Гончаров, всегда охочий уколоть человека, засмеялся, укорил:
— Тебе бы в пору только со своей справиться, а об чужих не хлопочи…
Он вышел с гостями за ворота, сжал руку Григорьева на прощание со всей силой, при этом поглядывая, не поморщится ли. Григорьев устоял, зашагал к «Москвичу» на пятачке пустыря.
— Личным водителем заделался, — насмешливо бросил Гончаров вслед Андронову, хотя идея доставить гостя на «Москвиче» принадлежала ему самому.
— Что же, нельзя мне покататься на своей машине? — в отместку за насмешку сказал обернувшись Андронов, знал, как хочется Гончарову иметь свою машину, да после той истории с торговлей барахлом не дают ему ордера, а в очереди в магазине ждать долго. — В отпуску я, что хочу, то и делаю.
Гончаров помрачнел.
— Иди, катайся, — разрешил он и скрылся в воротах.
На пути к заводу по ярко освещенным улицам Андронов вел машину молча. Григорьев тоже не произносил ни слова, уткнул подбородок в расстегнутый ворот пальто, откинулся на спинку сиденья и, так же как Андронов, смотрел прямо перед собой в ветровое стекло.

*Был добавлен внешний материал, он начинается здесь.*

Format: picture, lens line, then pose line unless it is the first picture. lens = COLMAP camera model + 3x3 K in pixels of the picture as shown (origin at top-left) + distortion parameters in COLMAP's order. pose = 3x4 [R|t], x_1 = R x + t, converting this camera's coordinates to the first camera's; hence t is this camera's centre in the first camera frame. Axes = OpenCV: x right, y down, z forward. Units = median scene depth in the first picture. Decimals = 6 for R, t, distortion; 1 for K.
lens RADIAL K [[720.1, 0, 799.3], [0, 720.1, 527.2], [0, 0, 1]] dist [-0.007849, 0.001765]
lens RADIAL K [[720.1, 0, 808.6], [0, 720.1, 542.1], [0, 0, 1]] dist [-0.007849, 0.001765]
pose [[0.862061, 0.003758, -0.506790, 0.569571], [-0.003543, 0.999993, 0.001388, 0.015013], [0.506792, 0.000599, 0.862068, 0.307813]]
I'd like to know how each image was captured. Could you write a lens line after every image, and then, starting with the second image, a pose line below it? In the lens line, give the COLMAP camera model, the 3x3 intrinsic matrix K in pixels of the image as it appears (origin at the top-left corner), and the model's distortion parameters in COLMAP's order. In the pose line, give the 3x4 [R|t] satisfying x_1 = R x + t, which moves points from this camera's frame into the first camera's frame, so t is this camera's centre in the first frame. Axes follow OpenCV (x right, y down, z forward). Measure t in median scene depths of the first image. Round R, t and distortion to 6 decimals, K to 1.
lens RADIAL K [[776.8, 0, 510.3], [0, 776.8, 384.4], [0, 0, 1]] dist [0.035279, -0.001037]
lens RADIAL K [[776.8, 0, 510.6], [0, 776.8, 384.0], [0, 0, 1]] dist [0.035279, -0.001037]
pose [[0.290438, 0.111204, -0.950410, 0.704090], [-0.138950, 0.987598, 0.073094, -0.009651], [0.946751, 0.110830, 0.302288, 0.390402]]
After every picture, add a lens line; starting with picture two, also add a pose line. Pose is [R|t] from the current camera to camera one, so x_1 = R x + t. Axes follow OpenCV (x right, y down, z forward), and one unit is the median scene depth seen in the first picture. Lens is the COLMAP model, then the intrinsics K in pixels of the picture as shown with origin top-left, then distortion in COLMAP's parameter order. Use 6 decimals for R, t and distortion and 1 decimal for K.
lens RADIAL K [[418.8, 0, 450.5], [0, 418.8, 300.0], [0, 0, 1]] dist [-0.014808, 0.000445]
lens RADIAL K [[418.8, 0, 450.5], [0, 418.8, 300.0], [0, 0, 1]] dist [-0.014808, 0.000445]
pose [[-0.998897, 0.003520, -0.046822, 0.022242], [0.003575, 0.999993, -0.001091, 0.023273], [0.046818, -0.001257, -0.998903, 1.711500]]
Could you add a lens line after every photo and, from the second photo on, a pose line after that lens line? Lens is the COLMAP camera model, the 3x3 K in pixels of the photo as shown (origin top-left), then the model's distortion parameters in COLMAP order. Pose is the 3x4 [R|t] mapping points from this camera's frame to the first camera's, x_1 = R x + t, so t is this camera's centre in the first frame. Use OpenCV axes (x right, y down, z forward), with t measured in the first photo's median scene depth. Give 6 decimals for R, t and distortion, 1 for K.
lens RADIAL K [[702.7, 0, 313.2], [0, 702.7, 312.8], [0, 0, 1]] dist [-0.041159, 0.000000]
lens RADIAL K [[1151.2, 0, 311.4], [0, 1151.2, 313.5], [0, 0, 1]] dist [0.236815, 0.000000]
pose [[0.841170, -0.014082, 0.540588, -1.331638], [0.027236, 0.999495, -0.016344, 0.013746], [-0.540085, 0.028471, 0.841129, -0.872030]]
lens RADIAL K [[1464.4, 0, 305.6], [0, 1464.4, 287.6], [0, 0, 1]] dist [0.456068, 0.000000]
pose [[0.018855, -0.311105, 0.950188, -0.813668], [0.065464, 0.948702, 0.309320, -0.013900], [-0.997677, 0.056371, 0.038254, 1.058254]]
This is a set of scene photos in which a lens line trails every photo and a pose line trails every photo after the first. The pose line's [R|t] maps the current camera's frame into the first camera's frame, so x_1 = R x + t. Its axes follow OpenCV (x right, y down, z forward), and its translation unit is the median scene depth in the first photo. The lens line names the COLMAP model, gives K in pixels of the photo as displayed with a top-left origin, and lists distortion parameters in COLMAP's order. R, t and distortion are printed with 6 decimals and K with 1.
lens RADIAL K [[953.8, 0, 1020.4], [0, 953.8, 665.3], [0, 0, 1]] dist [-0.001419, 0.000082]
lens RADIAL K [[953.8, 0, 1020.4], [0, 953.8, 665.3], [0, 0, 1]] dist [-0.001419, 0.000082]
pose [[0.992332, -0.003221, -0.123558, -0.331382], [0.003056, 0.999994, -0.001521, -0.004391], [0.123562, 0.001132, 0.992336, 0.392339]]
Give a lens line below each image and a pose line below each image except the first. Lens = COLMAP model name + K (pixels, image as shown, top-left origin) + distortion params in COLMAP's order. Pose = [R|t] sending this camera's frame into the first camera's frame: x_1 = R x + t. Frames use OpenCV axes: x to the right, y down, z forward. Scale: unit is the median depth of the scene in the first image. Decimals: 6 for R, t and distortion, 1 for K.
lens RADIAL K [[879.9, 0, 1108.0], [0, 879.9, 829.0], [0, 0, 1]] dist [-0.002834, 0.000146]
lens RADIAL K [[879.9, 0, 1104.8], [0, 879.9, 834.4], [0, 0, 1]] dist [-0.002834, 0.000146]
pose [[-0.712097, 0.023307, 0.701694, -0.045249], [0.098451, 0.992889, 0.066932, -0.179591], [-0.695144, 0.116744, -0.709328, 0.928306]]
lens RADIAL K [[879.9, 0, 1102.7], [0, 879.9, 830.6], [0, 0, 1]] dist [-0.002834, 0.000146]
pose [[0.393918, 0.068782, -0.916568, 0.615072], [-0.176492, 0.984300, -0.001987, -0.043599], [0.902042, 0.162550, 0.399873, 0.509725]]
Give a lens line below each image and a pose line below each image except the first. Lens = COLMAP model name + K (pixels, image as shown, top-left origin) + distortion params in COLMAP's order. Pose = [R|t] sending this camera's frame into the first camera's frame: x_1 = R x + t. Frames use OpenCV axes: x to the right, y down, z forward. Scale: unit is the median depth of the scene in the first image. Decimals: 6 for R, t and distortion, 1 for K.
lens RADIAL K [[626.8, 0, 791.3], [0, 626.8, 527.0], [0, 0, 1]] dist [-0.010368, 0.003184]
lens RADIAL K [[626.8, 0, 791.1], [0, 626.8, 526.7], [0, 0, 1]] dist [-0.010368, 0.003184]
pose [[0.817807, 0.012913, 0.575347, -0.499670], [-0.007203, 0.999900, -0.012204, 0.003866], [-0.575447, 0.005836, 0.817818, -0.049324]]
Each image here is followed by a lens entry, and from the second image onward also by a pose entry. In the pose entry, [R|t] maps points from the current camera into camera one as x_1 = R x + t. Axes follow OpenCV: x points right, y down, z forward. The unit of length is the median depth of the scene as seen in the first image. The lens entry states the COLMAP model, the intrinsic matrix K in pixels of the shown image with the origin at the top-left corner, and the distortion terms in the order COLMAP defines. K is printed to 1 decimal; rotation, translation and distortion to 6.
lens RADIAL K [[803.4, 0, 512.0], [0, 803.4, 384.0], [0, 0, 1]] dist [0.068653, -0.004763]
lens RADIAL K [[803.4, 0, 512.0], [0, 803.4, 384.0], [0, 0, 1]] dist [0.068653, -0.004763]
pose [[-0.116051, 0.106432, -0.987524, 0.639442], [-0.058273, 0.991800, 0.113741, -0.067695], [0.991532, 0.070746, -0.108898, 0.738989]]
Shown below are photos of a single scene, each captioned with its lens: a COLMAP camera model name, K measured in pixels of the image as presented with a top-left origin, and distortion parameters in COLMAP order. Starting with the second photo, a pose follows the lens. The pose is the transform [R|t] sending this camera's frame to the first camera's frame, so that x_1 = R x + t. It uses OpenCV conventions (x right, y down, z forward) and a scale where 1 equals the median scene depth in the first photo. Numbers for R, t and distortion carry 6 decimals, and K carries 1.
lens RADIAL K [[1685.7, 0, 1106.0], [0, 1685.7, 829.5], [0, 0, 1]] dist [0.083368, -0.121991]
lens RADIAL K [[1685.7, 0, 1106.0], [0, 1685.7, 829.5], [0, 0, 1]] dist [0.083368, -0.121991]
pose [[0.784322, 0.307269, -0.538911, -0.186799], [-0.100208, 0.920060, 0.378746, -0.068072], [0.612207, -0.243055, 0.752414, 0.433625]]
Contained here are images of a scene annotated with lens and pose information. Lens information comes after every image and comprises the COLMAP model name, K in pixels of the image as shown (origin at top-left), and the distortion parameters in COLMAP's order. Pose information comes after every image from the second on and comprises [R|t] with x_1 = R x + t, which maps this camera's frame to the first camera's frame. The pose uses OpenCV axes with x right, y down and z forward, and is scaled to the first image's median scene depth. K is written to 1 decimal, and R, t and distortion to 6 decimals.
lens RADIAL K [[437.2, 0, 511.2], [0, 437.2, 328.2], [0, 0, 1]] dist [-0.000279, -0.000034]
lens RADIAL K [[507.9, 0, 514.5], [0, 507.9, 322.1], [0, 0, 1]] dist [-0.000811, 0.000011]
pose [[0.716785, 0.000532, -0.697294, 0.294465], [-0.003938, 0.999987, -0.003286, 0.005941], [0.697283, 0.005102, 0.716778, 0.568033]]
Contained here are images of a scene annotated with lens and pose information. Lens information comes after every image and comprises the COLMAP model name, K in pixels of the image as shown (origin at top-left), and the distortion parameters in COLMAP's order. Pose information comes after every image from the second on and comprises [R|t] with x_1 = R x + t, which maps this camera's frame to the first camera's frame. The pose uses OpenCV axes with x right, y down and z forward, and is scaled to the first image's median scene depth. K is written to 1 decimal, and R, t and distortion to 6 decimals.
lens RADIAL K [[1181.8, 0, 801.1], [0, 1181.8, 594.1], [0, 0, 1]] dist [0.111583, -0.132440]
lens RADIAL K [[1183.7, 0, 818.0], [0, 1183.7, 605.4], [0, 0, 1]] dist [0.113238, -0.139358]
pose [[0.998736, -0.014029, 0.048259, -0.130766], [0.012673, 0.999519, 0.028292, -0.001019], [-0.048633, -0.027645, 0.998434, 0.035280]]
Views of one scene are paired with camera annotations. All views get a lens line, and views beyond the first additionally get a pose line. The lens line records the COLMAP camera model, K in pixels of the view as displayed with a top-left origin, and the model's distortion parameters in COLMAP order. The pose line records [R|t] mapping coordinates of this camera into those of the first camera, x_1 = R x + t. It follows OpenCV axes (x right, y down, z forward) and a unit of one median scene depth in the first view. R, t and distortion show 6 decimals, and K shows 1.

— Приходил ко мне утром Степан Петрович, — заговорил Андронов, не взглянув на соседа, как бы и не к нему обращаясь. — Я через стенку от вас живу. Звонил к вам, уже не застал. Пошел на завод отыскивать… Я давно знаю его, знаю, что и до войны его на рынке видели. Сам жил с ним не очень мирно, подсидеть он любит человека, понадсмехаться над промахом другого. Цапался с ним не раз. Все было! — Андронов глянул на Григорьева, слушает ли? Григорьев сидел все так же неподвижно, устремив взгляд прямо перед собой. — Ну, а в Индии без него в первый год, как мы в Бокаро приехали, нам бы, действительно, туго пришлось. Местные-то — что инженеры, что рабочие, тогда они еще в набедренных повязках на литейный двор приходили — слушались Степана Петровича, как бога своего, индийского. И по-человечески уважали за силу и рабочую сноровку…
Григорьев сидел, уткнувшись подбородком в расстегнутый ворот пальто и, казалось, совсем не слушал Андронова, не интересно ему было, наверное, узнать, как много сделал Гончаров для подготовки индийских металлургов и укрепления авторитета советских доменщиков. Плантация помидорная мешала Григорьеву видеть то хорошее, чего не отнять у Степана Петровича.
Андронов взглянул на соседа и насупился. Был когда-то Григорьев для них и авторитетом в технических делах, и совестью человеческой: «Григорьев сказал!.. Григорьев похвалил!.. Григорьев не разрешил!» И уже одно то, что не кто-нибудь, а именно Григорьев сказал, не разрешил, похвалил, было для них непререкаемым, бесспорным — окончательным приговором или высшей похвалой. А что же он, Григорьев, теперь сидит и молчит? Что же он, забыл, как Гончаров лез в огонь, выручая домну, как работал напролет ночами и днями, переборол себя и стал изучать химию и физику, перестал пить, ездил в творческие командировки на заводы в Грузию, в Кузнецк, привозил оттуда опыт других, оставлял там свой? Забыл все это Григорьев? Молчит, сердится, даже и не смотрит. Вот, оказывается, каким стал: нелюдимым, обидчивым, черствым. Да, может, он и всегда был черствым, и только воображение рисовало его таким, каким людям хотелось его видеть? Привыкли сотворить себе богов, и жить без богов не могут. А вот он каков на самом деле, полюбуйтесь!..
Григорьев засопел, тяжко вздохнул, лицо его потемнело от румянца.
— Я всегда ценил мастеров, — проговорил Григорьев. — И Василия Леонтьевича, и Бочарникова, и Гончарова… Хорошие, смелые мастера. А люди… разные. — Он замолчал, не закончив своей мысли.